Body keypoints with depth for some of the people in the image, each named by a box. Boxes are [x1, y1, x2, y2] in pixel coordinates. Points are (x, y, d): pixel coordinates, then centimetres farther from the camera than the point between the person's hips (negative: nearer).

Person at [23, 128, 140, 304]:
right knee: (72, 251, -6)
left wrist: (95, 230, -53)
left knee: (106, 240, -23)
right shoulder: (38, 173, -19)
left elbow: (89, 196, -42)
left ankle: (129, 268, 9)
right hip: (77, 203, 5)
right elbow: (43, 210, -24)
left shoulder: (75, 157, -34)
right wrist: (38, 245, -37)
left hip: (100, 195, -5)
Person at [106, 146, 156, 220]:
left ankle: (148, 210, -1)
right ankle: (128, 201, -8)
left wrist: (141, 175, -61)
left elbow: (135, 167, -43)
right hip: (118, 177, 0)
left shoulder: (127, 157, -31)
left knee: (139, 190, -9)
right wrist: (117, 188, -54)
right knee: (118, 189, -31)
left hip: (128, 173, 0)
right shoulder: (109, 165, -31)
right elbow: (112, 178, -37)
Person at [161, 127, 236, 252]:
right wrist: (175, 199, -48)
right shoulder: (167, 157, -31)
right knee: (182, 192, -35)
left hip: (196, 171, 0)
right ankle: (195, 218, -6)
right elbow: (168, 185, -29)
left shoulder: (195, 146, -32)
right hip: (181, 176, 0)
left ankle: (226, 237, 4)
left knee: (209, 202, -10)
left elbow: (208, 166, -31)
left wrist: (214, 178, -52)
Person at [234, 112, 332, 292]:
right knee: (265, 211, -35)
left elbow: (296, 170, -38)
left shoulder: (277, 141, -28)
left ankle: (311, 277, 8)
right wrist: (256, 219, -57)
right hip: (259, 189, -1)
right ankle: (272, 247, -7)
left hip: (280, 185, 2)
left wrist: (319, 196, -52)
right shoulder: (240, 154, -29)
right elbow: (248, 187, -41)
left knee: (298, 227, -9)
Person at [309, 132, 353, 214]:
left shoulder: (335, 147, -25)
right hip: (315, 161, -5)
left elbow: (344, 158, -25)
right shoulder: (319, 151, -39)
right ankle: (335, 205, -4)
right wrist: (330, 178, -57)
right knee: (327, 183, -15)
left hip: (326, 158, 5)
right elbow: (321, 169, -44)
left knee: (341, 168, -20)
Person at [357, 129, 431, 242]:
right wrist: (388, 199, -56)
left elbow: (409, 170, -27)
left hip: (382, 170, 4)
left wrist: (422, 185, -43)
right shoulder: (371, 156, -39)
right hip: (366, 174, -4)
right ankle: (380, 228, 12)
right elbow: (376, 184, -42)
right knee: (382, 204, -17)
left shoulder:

++++++++++

**What the task requires**
Above are the records. Identify each line that contains the word "wrist".

**Task response**
left wrist: (95, 230, -53)
right wrist: (38, 245, -37)
left wrist: (141, 175, -61)
right wrist: (117, 188, -54)
right wrist: (175, 199, -48)
left wrist: (214, 178, -52)
right wrist: (256, 219, -57)
left wrist: (319, 196, -52)
right wrist: (330, 178, -57)
right wrist: (388, 199, -56)
left wrist: (422, 185, -43)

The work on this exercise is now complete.